Each record in the listing below is to be duplicated exactly.

Supplied data:
______

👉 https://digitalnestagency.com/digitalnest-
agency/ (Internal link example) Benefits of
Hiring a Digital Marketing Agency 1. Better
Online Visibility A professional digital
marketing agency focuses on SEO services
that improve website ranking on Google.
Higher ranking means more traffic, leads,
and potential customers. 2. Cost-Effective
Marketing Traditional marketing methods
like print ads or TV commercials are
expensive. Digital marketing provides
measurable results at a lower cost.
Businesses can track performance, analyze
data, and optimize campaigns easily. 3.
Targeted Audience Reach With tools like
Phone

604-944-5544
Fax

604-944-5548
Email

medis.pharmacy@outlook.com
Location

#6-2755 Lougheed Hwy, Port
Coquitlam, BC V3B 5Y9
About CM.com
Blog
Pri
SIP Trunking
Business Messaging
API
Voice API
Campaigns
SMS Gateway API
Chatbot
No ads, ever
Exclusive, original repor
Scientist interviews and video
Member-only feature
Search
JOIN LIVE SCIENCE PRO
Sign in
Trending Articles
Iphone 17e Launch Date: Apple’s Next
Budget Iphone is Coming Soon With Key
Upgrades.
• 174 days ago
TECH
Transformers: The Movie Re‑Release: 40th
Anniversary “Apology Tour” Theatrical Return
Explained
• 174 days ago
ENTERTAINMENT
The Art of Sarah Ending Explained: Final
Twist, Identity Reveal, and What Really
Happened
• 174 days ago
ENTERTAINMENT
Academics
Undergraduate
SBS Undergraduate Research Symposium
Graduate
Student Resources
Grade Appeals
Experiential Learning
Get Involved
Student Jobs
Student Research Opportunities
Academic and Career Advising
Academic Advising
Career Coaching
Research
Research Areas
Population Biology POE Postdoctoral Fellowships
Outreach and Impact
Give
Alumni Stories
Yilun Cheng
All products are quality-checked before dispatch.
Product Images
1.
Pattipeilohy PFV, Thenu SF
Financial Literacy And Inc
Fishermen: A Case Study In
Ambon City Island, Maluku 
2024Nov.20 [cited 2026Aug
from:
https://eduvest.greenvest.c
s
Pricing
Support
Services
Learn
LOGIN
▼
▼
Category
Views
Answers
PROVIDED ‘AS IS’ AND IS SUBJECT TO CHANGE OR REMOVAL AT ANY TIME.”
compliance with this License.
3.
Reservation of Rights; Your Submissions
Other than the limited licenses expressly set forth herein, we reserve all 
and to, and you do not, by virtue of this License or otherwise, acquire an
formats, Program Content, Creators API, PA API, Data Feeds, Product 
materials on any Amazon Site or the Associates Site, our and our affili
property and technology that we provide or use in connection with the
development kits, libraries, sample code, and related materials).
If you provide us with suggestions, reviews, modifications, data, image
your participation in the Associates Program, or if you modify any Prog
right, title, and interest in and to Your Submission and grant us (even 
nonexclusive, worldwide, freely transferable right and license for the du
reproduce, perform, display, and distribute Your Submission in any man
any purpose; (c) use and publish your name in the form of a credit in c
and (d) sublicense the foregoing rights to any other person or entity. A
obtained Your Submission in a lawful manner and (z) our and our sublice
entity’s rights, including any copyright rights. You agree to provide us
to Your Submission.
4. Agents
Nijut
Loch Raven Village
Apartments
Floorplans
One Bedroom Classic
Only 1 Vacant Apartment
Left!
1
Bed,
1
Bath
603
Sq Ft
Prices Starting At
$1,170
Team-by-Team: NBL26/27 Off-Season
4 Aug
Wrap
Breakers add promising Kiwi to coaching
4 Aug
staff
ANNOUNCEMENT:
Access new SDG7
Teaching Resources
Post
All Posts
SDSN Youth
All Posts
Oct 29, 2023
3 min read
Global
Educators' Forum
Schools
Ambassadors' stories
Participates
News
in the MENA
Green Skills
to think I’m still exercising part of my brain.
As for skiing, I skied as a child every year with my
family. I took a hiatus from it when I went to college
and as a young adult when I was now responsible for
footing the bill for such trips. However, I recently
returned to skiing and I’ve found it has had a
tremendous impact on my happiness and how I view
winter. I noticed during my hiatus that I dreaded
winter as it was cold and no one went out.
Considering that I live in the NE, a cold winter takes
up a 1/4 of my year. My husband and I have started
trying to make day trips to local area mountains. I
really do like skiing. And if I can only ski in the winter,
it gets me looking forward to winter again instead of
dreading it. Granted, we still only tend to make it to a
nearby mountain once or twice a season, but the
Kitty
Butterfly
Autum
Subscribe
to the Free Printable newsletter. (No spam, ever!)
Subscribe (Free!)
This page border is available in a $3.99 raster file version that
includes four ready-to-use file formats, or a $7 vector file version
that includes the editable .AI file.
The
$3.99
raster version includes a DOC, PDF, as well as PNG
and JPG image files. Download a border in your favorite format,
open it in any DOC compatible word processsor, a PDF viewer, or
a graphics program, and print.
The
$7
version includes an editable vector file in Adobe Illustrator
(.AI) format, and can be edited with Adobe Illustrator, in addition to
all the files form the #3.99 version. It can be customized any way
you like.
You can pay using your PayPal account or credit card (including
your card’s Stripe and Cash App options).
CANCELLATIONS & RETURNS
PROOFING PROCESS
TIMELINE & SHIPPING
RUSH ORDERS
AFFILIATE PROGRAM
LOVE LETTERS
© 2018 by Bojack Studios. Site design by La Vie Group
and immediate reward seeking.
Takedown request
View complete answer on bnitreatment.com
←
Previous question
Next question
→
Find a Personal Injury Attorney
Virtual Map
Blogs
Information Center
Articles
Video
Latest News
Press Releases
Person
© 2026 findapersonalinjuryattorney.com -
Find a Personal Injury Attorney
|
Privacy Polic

______

Written solution:
👉 https://digitalnestagency.com/digitalnest-
agency/ (Internal link example) Benefits of
Hiring a Digital Marketing Agency 1. Better
Online Visibility A professional digital
marketing agency focuses on SEO services
that improve website ranking on Google.
Higher ranking means more traffic, leads,
and potential customers. 2. Cost-Effective
Marketing Traditional marketing methods
like print ads or TV commercials are
expensive. Digital marketing provides
measurable results at a lower cost.
Businesses can track performance, analyze
data, and optimize campaigns easily. 3.
Targeted Audience Reach With tools like
Phone

604-944-5544
Fax

604-944-5548
Email

medis.pharmacy@outlook.com
Location

#6-2755 Lougheed Hwy, Port
Coquitlam, BC V3B 5Y9
About CM.com
Blog
Pri
SIP Trunking
Business Messaging
API
Voice API
Campaigns
SMS Gateway API
Chatbot
No ads, ever
Exclusive, original repor
Scientist interviews and video
Member-only feature
Search
JOIN LIVE SCIENCE PRO
Sign in
Trending Articles
Iphone 17e Launch Date: Apple’s Next
Budget Iphone is Coming Soon With Key
Upgrades.
• 174 days ago
TECH
Transformers: The Movie Re‑Release: 40th
Anniversary “Apology Tour” Theatrical Return
Explained
• 174 days ago
ENTERTAINMENT
The Art of Sarah Ending Explained: Final
Twist, Identity Reveal, and What Really
Happened
• 174 days ago
ENTERTAINMENT
Academics
Undergraduate
SBS Undergraduate Research Symposium
Graduate
Student Resources
Grade Appeals
Experiential Learning
Get Involved
Student Jobs
Student Research Opportunities
Academic and Career Advising
Academic Advising
Career Coaching
Research
Research Areas
Population Biology POE Postdoctoral Fellowships
Outreach and Impact
Give
Alumni Stories
Yilun Cheng
All products are quality-checked before dispatch.
Product Images
1.
Pattipeilohy PFV, Thenu SF
Financial Literacy And Inc
Fishermen: A Case Study In
Ambon City Island, Maluku 
2024Nov.20 [cited 2026Aug
from:
https://eduvest.greenvest.c
s
Pricing
Support
Services
Learn
LOGIN
▼
▼
Category
Views
Answers
PROVIDED ‘AS IS’ AND IS SUBJECT TO CHANGE OR REMOVAL AT ANY TIME.”
compliance with this License.
3.
Reservation of Rights; Your Submissions
Other than the limited licenses expressly set forth herein, we reserve all 
and to, and you do not, by virtue of this License or otherwise, acquire an
formats, Program Content, Creators API, PA API, Data Feeds, Product 
materials on any Amazon Site or the Associates Site, our and our affili
property and technology that we provide or use in connection with the
development kits, libraries, sample code, and related materials).
If you provide us with suggestions, reviews, modifications, data, image
your participation in the Associates Program, or if you modify any Prog
right, title, and interest in and to Your Submission and grant us (even 
nonexclusive, worldwide, freely transferable right and license for the du
reproduce, perform, display, and distribute Your Submission in any man
any purpose; (c) use and publish your name in the form of a credit in c
and (d) sublicense the foregoing rights to any other person or entity. A
obtained Your Submission in a lawful manner and (z) our and our sublice
entity’s rights, including any copyright rights. You agree to provide us
to Your Submission.
4. Agents
Nijut
Loch Raven Village
Apartments
Floorplans
One Bedroom Classic
Only 1 Vacant Apartment
Left!
1
Bed,
1
Bath
603
Sq Ft
Prices Starting At
$1,170
Team-by-Team: NBL26/27 Off-Season
4 Aug
Wrap
Breakers add promising Kiwi to coaching
4 Aug
staff
ANNOUNCEMENT:
Access new SDG7
Teaching Resources
Post
All Posts
SDSN Youth
All Posts
Oct 29, 2023
3 min read
Global
Educators' Forum
Schools
Ambassadors' stories
Participates
News
in the MENA
Green Skills
to think I’m still exercising part of my brain.
As for skiing, I skied as a child every year with my
family. I took a hiatus from it when I went to college
and as a young adult when I was now responsible for
footing the bill for such trips. However, I recently
returned to skiing and I’ve found it has had a
tremendous impact on my happiness and how I view
winter. I noticed during my hiatus that I dreaded
winter as it was cold and no one went out.
Considering that I live in the NE, a cold winter takes
up a 1/4 of my year. My husband and I have started
trying to make day trips to local area mountains. I
really do like skiing. And if I can only ski in the winter,
it gets me looking forward to winter again instead of
dreading it. Granted, we still only tend to make it to a
nearby mountain once or twice a season, but the
Kitty
Butterfly
Autum
Subscribe
to the Free Printable newsletter. (No spam, ever!)
Subscribe (Free!)
This page border is available in a $3.99 raster file version that
includes four ready-to-use file formats, or a $7 vector file version
that includes the editable .AI file.
The
$3.99
raster version includes a DOC, PDF, as well as PNG
and JPG image files. Download a border in your favorite format,
open it in any DOC compatible word processsor, a PDF viewer, or
a graphics program, and print.
The
$7
version includes an editable vector file in Adobe Illustrator
(.AI) format, and can be edited with Adobe Illustrator, in addition to
all the files form the #3.99 version. It can be customized any way
you like.
You can pay using your PayPal account or credit card (including
your card’s Stripe and Cash App options).
CANCELLATIONS & RETURNS
PROOFING PROCESS
TIMELINE & SHIPPING
RUSH ORDERS
AFFILIATE PROGRAM
LOVE LETTERS
© 2018 by Bojack Studios. Site design by La Vie Group
and immediate reward seeking.
Takedown request
View complete answer on bnitreatment.com
←
Previous question
Next question
→
Find a Personal Injury Attorney
Virtual Map
Blogs
Information Center
Articles
Video
Latest News
Press Releases
Person
© 2026 findapersonalinjuryattorney.com -
Find a Personal Injury Attorney
|
Privacy Polic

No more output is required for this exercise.